In diesen Volks-Märchen liegt lauter urdeutscher Mythus, den man für verloren gehalten.

(Wilhelm Grimm, Vorrede zur 2. Auflage der Kinder- und Hausmärchen, 1815)

Es ist vor allem der Stil, der die Grimm’schen Märchen so einzigartig macht: der innige, gemütvoll-trauliche Ton, der sie von allen europäischen Volksmärchen unterscheidet. Die Grimms hatten eine romantisch verklärte Vorstellung vom Märchen: Märchen als von der Zivilisation noch „unverdorbene“ Poesie aus der „Jugendzeit“ des Volks. Nach diesem Ideal hat Wilhelm Grimm die dürren Überlieferungen stilisiert: Rekonstruktionen imaginierter Volkspoesie, volkstümlich kostümierte Kunstmärchen. Der Däne Hans Christian Andersen sollte das virtuos fortsetzen.

Auch das Märchen Frau Trude ist ein Kunstmärchen: das gereimte Gedicht eines zeitgenössischen Literaten, von Wilhelm Grimm zu einem vermeintlichen Volksmärchen umgemodelt. Doch kommt sowohl im Gedicht als auch im schlichten Märchen die schwarze Pädagogik jener Zeit drastisch zum Ausdruck. Wer diese Art Märchen braucht, hat Franz Schandl einmal lapidar auf den Punkt gebracht: „Nicht Kinder brauchen Märchen, sondern Bürger.“ (krisis 31,167) Denn das ist der un-heimliche Zweck sowohl der Produktion dieses Märchens als auch dessen Überlieferung: die Wärme des Binnenklimas der bürgerlichen Kleinfamilie zu sichern mittels der Drohung einer grausamen Bestrafung bei Unbotmäßigkeit. Wo dieses warme Binnenklima zu finden sei, weiß einer der Vordenker der romantischen Dichtung:

Willst du die Menschheit vollständig erblicken, so suche eine Familie. In der Familie werden die Gemüter organisch eins und eben darum ist sie ganz Poesie.

(Friedrich Schlegel, Athenäums-Fragmente)

Aus diesem gemütvoll beheizten Käfig bricht in Frau Trude ein Mädchen aus. Und wird verheizt. Das Schlegel’sche Idyll erscheint später einem andern, weniger romantisch Gestimmten, als Schreckensort:

Die ganze Familienideologie ist ein sehr regressives Konzept. Die großen Werke der Weltliteratur handeln nicht von Familienglück, sondern von Familienhorror.
◇ ◇ ◇ ◇ ◇ ◇ ◇
Wiederhole wortgetreu die Stelle im Textauszug über Grimms Märchen zwischen „(Wilhelm Grimm, Vorrede“ und „das virtuos fortsetzen.“, beide eingeschlossen. Stütze dich allein auf den Textauszug.

## GEGEBENE INFORMATIONEN
◇ ◇ ◇ ◇ ◇ ◇ ◇
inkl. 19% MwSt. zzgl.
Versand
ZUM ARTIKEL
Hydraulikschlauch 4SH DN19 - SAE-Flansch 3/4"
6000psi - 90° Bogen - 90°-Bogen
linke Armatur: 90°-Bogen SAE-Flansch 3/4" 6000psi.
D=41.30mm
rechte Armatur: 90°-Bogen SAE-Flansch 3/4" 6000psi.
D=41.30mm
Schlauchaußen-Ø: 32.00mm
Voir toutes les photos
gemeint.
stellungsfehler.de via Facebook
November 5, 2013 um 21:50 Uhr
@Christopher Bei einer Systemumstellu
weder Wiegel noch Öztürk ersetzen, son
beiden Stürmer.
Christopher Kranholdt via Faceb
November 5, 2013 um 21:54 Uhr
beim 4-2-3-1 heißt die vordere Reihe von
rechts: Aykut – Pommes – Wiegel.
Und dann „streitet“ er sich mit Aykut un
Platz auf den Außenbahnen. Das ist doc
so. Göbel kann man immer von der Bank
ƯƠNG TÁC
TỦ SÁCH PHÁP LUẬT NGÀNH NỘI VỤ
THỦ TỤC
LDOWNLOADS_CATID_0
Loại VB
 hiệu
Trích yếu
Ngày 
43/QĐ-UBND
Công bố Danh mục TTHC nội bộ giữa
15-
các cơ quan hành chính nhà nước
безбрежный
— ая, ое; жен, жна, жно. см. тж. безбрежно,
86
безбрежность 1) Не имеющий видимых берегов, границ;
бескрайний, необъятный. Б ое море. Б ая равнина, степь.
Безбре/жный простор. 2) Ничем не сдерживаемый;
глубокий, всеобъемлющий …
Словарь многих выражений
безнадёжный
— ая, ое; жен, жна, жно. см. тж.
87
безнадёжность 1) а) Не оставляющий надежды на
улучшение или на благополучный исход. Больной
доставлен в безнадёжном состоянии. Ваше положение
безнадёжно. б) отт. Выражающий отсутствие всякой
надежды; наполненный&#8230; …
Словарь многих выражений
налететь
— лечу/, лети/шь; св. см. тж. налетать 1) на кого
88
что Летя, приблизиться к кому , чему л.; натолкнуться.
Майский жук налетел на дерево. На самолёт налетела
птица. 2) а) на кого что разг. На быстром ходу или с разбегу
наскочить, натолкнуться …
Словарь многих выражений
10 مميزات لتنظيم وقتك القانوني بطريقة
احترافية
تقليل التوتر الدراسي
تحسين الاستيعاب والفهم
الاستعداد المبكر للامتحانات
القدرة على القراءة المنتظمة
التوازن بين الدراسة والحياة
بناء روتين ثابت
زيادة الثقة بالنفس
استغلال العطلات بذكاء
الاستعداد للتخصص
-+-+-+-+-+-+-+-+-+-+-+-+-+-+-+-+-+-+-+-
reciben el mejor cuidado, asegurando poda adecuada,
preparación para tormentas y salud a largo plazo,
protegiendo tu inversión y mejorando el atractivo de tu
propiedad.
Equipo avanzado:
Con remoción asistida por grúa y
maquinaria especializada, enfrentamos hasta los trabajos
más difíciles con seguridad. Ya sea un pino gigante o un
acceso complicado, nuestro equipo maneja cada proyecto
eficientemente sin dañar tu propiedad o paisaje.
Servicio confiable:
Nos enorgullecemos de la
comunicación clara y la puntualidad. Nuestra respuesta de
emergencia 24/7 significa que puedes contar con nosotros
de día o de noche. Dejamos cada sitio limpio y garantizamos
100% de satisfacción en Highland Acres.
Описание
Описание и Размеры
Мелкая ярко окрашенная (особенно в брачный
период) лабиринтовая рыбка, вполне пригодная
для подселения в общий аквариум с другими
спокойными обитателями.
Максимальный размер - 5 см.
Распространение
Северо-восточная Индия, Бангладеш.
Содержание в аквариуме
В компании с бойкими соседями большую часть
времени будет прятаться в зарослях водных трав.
◇ ◇ ◇ ◇ ◇ ◇ ◇
## LÖSUNG
(Wilhelm Grimm, Vorrede zur 2. Auflage der Kinder- und Hausmärchen, 1815)

Es ist vor allem der Stil, der die Grimm’schen Märchen so einzigartig macht: der innige, gemütvoll-trauliche Ton, der sie von allen europäischen Volksmärchen unterscheidet. Die Grimms hatten eine romantisch verklärte Vorstellung vom Märchen: Märchen als von der Zivilisation noch „unverdorbene“ Poesie aus der „Jugendzeit“ des Volks. Nach diesem Ideal hat Wilhelm Grimm die dürren Überlieferungen stilisiert: Rekonstruktionen imaginierter Volkspoesie, volkstümlich kostümierte Kunstmärchen. Der Däne Hans Christian Andersen sollte das virtuos fortsetzen.